Não, a apresentação dele foi por vídeo, pela internet. E ainda não cheguei a tempo, devo ter assistido 10min só da palestra dele. Nem sei se vale eu postar sobre a parte do Serra e da Manuela, eles não falaram nada muito relevante e fugiram um pouco do tema do livro, abordando mais as questões municipais que eles acham importantes. Não discordaram em praticamente nada.
“Para mim tudo isso significa que temos que parar de ignorar e excluir essas comunidades, mas inclui-las, abraçando seus cidadãos…”
– Isso não significaria colocá-las na mesma lógica de funcionamento do restante da cidade, assim matando a liberdade que faz com que essas comunidades – a seu modo – cresçam e prosperem?
“…e planejando nossas cidades com a liberdade que as faz prosperar”.
– A melhor forma de planejar com liberdade não seria simplesmente NÃO PLANEJÁ-LAS?
1) Elas são realmente pobres e dão abrigo para uma comunidade que não tem condições de morar na cidade. Mas ao regularizá-las normalmente o estado estabelece critérios construtivos e regulatórios bem mais brandos, e permite que este morador venda sua propriedade para investidores externos, que hoje é proibido (tenho um artigo extenso só sobre o tema da regularização fundiária, aqui no blog)

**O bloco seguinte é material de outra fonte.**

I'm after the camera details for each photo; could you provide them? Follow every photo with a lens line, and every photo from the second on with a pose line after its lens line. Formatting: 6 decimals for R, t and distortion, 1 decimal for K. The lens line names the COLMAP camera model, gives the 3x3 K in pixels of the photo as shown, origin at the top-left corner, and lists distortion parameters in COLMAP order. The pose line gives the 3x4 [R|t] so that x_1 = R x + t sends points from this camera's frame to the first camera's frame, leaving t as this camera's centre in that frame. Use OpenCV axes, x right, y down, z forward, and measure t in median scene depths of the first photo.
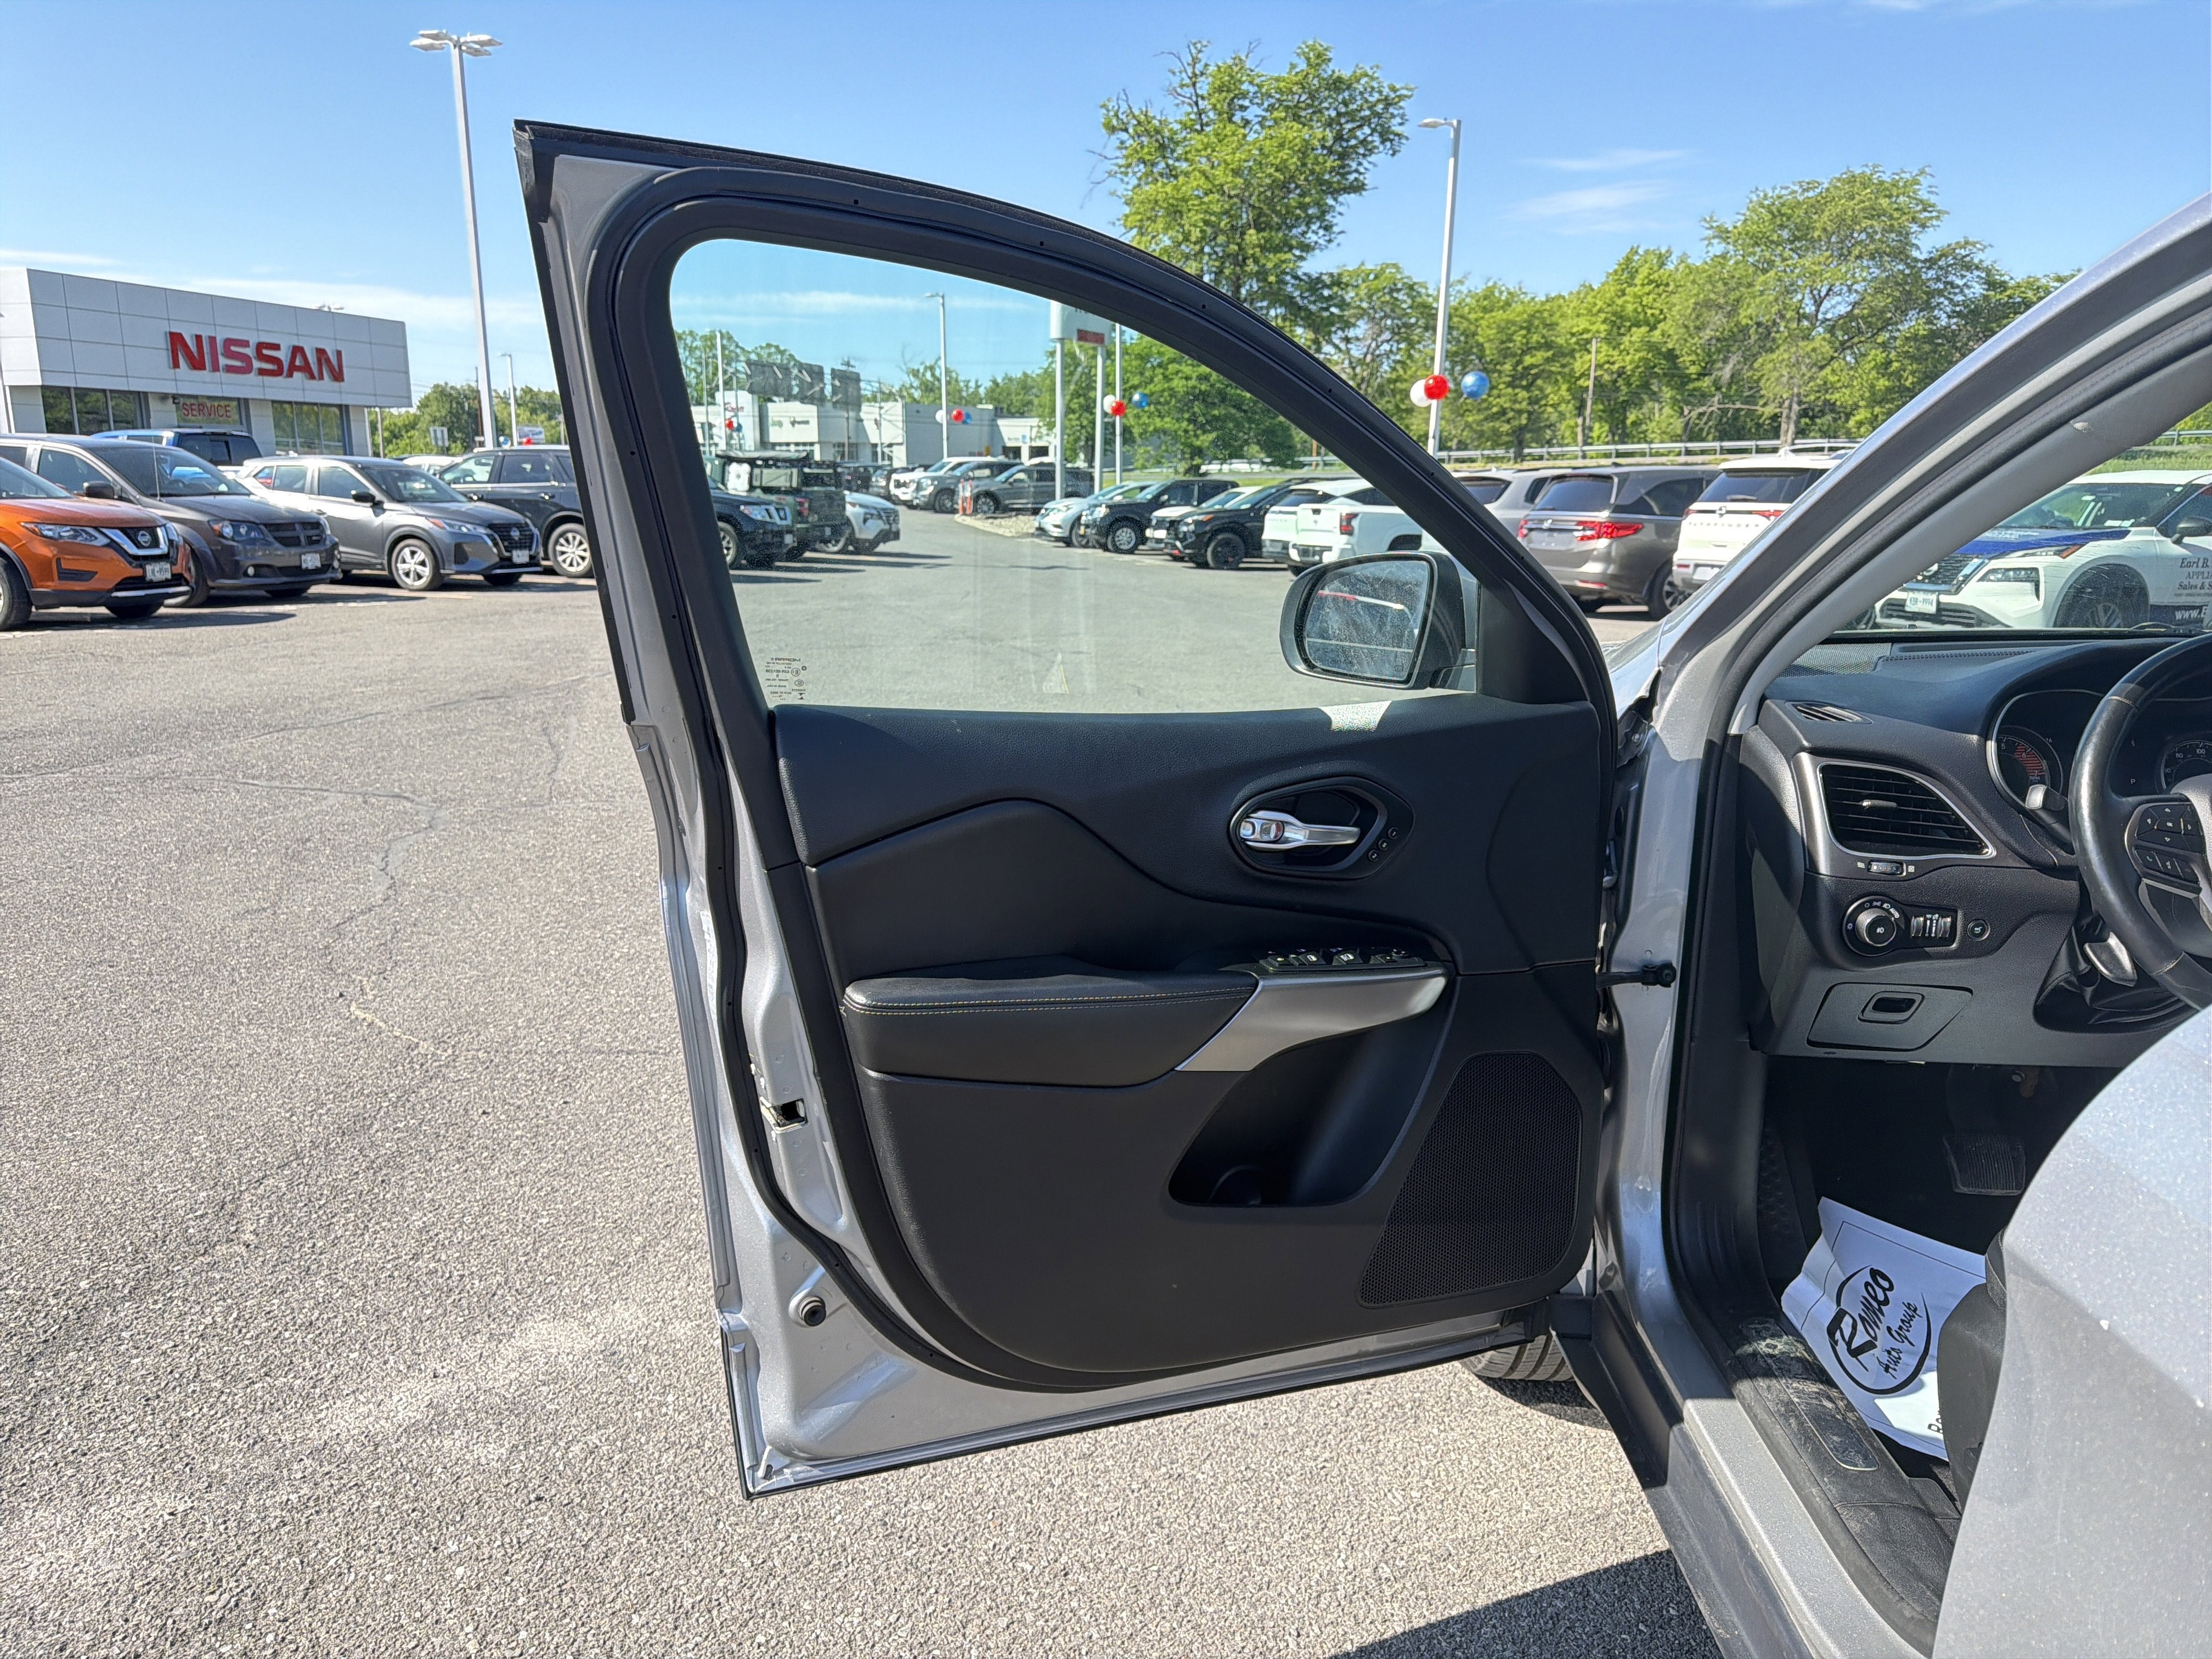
lens RADIAL K [[1674.1, 0, 1106.0], [0, 1674.1, 829.5], [0, 0, 1]] dist [0.022579, -0.006662]
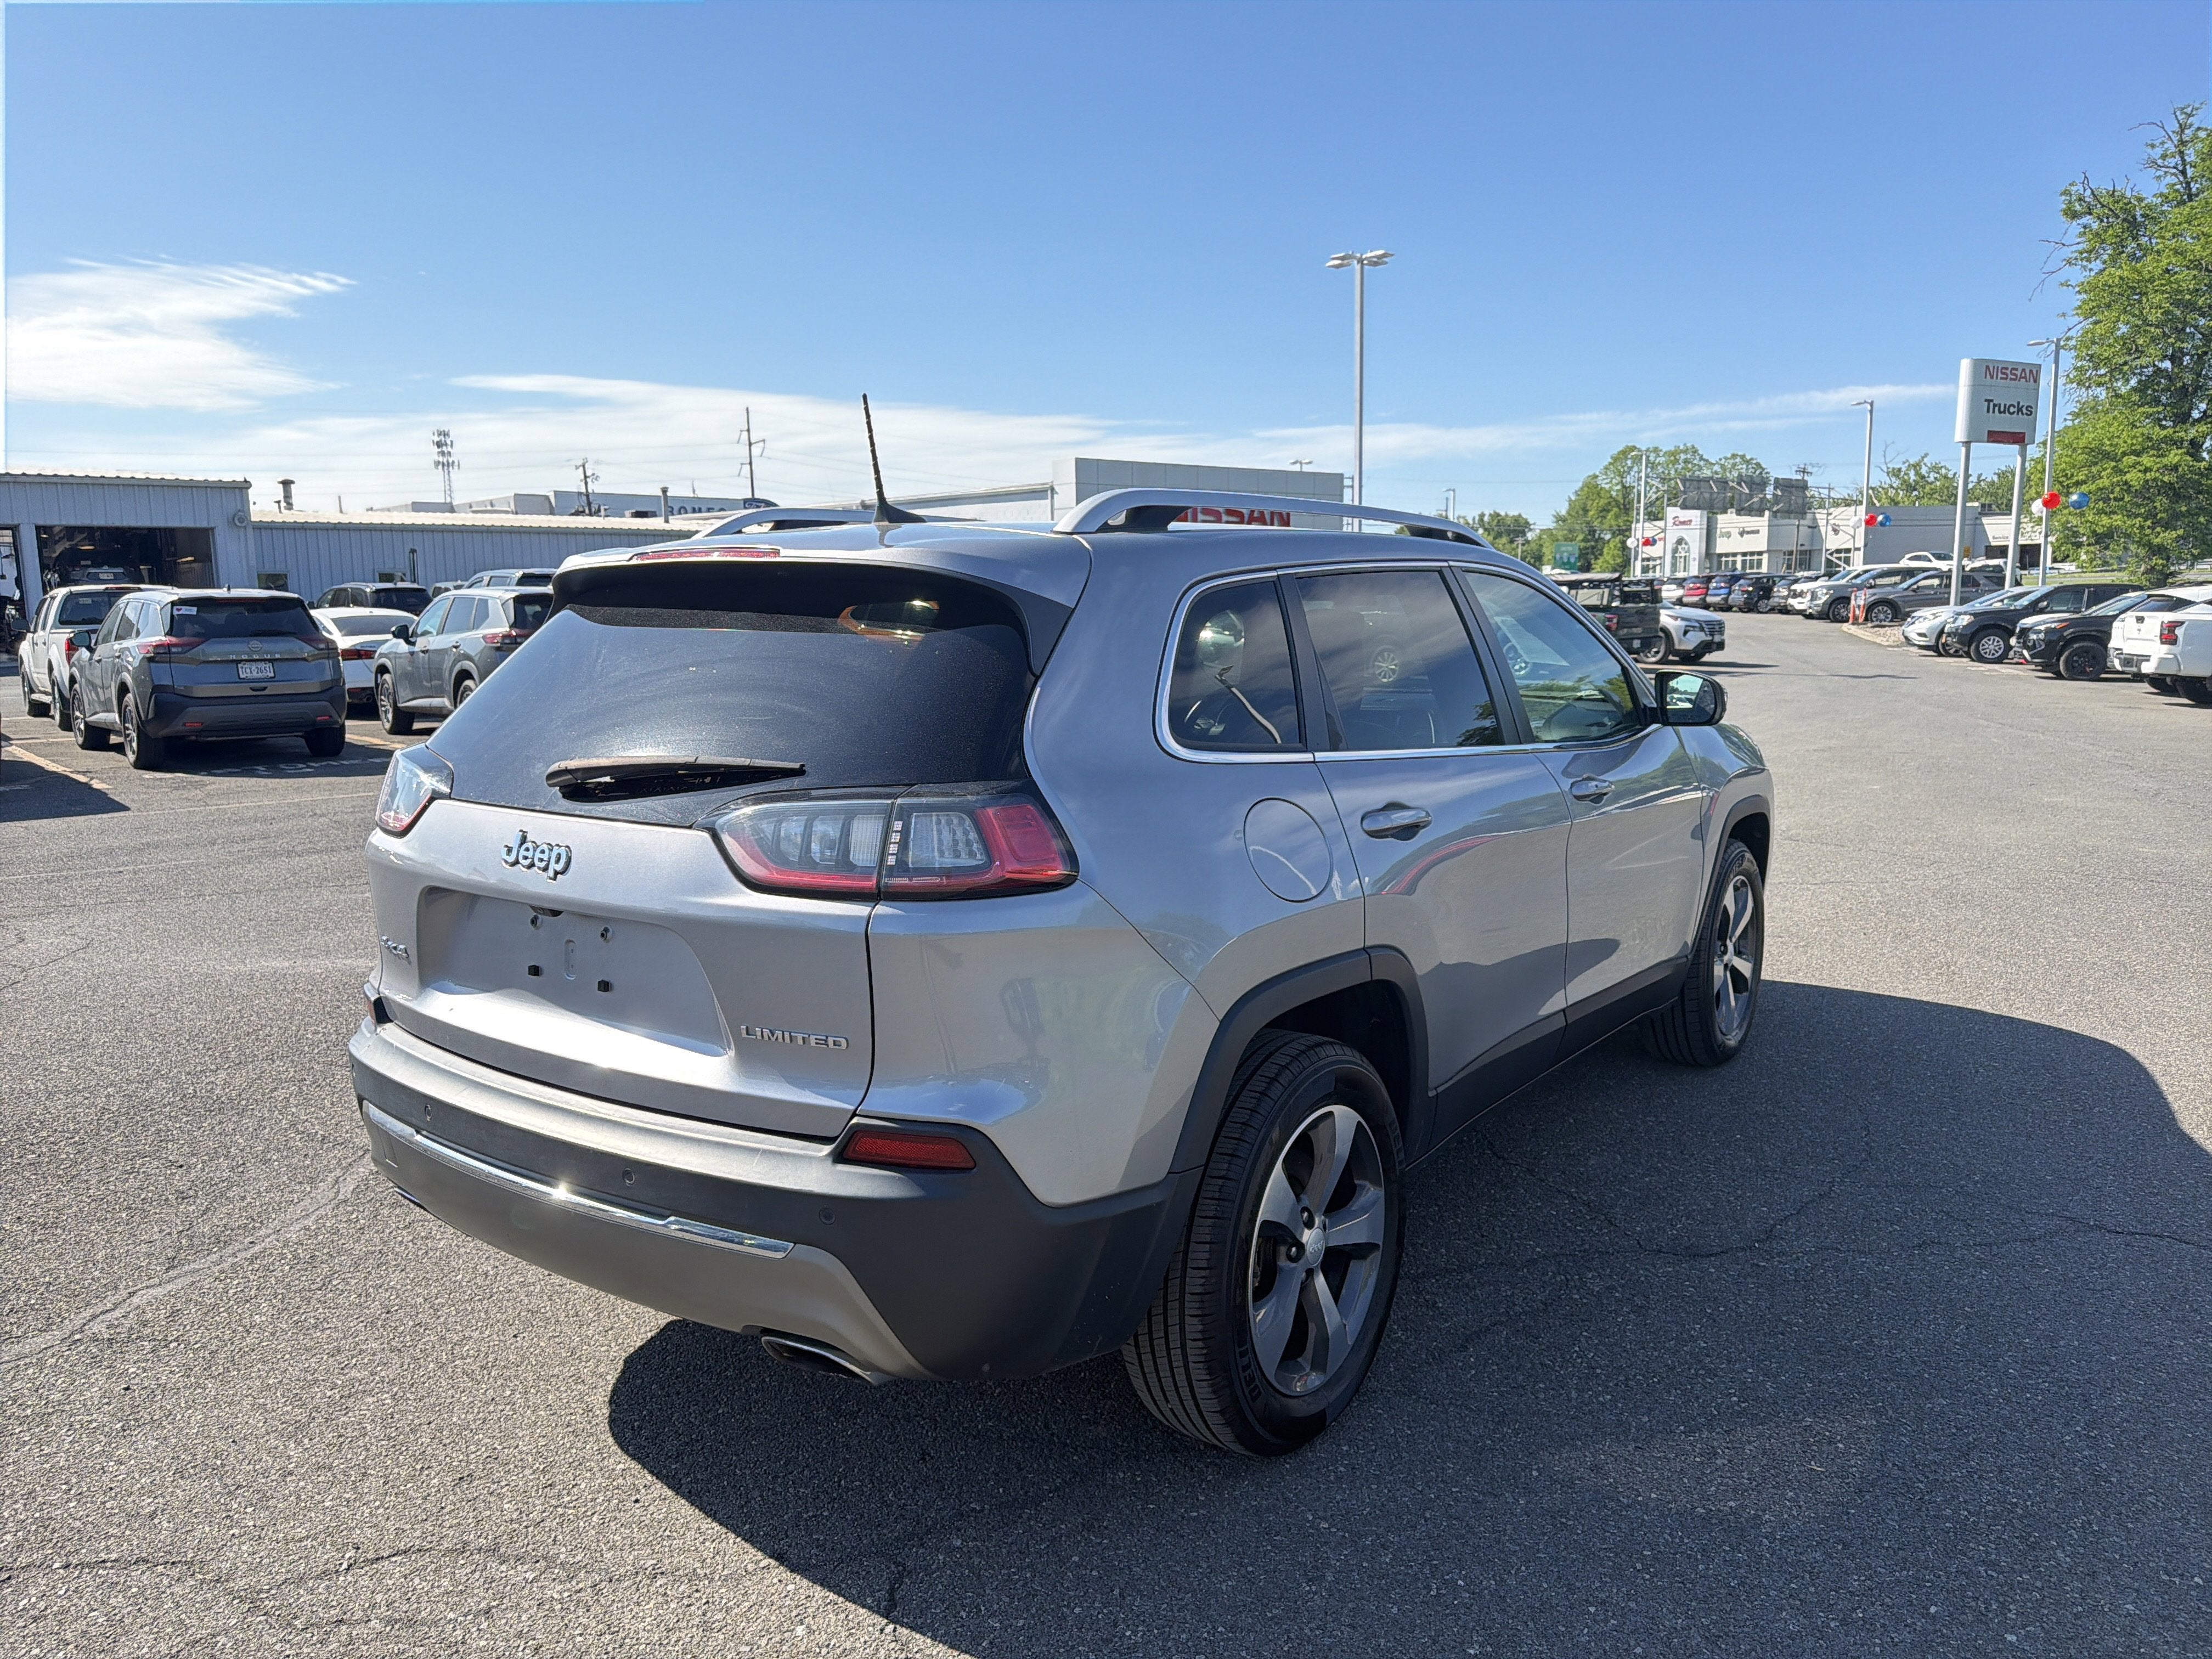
lens RADIAL K [[1667.2, 0, 1060.6], [0, 1667.2, 891.9], [0, 0, 1]] dist [-0.010850, -0.005251]
pose [[0.820673, 0.075647, -0.566369, 0.116994], [-0.090063, 0.995933, 0.002519, 0.012335], [0.564256, 0.048941, 0.824148, -0.081774]]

2) Qualquer ambiente construído terá regras para operar, assim como um condomínio, um shopping ou um loteamento tem suas regras. O que se percebe é que as regras urbanas de hoje são, de modo geral, ultra-restritivas, e devem caminhar em um sentido mais livre, que foi o que eu quis dizer. Um outro exemplo seria se empresas administrassem as ruas: elas certamente teriam um planejamento, que junto com as construtoras guiariam grande parte do desenvolvimento da cidade.
Te entendo. É que estamos tão acostumados a essa hiperrestritividade urbana que qualquer ideia de planejamento já me dá calafrios. E no final das contas o Glaeser não veio, né? Estou lendo o ‘Triumph of the city’, as ideias dele são bem interessantes.